PROBLEM DETAILS: Please print the records below word for word.

Collected data:

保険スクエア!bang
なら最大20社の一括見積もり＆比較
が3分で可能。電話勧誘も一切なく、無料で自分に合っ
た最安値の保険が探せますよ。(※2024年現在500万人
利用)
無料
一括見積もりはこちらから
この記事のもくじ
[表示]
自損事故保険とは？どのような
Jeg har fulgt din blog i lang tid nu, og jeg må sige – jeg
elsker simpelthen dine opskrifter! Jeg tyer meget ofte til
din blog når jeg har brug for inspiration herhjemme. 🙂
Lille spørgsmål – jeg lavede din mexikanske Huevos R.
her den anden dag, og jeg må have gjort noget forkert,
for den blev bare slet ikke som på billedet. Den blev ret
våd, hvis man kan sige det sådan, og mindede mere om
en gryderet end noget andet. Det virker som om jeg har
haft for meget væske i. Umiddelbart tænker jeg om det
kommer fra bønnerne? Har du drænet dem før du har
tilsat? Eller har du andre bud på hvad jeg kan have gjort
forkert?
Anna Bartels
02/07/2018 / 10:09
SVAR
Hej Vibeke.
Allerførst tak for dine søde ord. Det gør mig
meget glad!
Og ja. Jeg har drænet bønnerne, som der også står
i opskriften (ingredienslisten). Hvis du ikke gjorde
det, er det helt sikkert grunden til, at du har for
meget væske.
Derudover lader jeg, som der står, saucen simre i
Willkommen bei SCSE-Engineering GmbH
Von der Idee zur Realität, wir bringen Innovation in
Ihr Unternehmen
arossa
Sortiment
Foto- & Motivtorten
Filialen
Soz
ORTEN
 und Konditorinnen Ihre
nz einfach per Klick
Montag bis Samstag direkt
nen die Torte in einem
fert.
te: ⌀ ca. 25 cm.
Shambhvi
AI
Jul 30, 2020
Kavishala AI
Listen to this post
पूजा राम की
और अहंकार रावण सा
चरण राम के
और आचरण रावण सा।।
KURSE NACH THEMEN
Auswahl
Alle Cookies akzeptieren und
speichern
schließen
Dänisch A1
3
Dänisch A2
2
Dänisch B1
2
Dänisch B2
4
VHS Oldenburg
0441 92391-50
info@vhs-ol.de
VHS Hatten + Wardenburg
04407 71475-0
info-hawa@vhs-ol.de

WRITTEN ANSWER:
保険スクエア!bang
なら最大20社の一括見積もり＆比較
が3分で可能。電話勧誘も一切なく、無料で自分に合っ
た最安値の保険が探せますよ。(※2024年現在500万人
利用)
無料
一括見積もりはこちらから
この記事のもくじ
[表示]
自損事故保険とは？どのような
Jeg har fulgt din blog i lang tid nu, og jeg må sige – jeg
elsker simpelthen dine opskrifter! Jeg tyer meget ofte til
din blog når jeg har brug for inspiration herhjemme. 🙂
Lille spørgsmål – jeg lavede din mexikanske Huevos R.
her den anden dag, og jeg må have gjort noget forkert,
for den blev bare slet ikke som på billedet. Den blev ret
våd, hvis man kan sige det sådan, og mindede mere om
en gryderet end noget andet. Det virker som om jeg har
haft for meget væske i. Umiddelbart tænker jeg om det
kommer fra bønnerne? Har du drænet dem før du har
tilsat? Eller har du andre bud på hvad jeg kan have gjort
forkert?
Anna Bartels
02/07/2018 / 10:09
SVAR
Hej Vibeke.
Allerførst tak for dine søde ord. Det gør mig
meget glad!
Og ja. Jeg har drænet bønnerne, som der også står
i opskriften (ingredienslisten). Hvis du ikke gjorde
det, er det helt sikkert grunden til, at du har for
meget væske.
Derudover lader jeg, som der står, saucen simre i
Willkommen bei SCSE-Engineering GmbH
Von der Idee zur Realität, wir bringen Innovation in
Ihr Unternehmen
arossa
Sortiment
Foto- & Motivtorten
Filialen
Soz
ORTEN
 und Konditorinnen Ihre
nz einfach per Klick
Montag bis Samstag direkt
nen die Torte in einem
fert.
te: ⌀ ca. 25 cm.
Shambhvi
AI
Jul 30, 2020
Kavishala AI
Listen to this post
पूजा राम की
और अहंकार रावण सा
चरण राम के
और आचरण रावण सा।।
KURSE NACH THEMEN
Auswahl
Alle Cookies akzeptieren und
speichern
schließen
Dänisch A1
3
Dänisch A2
2
Dänisch B1
2
Dänisch B2
4
VHS Oldenburg
0441 92391-50
info@vhs-ol.de
VHS Hatten + Wardenburg
04407 71475-0
info-hawa@vhs-ol.de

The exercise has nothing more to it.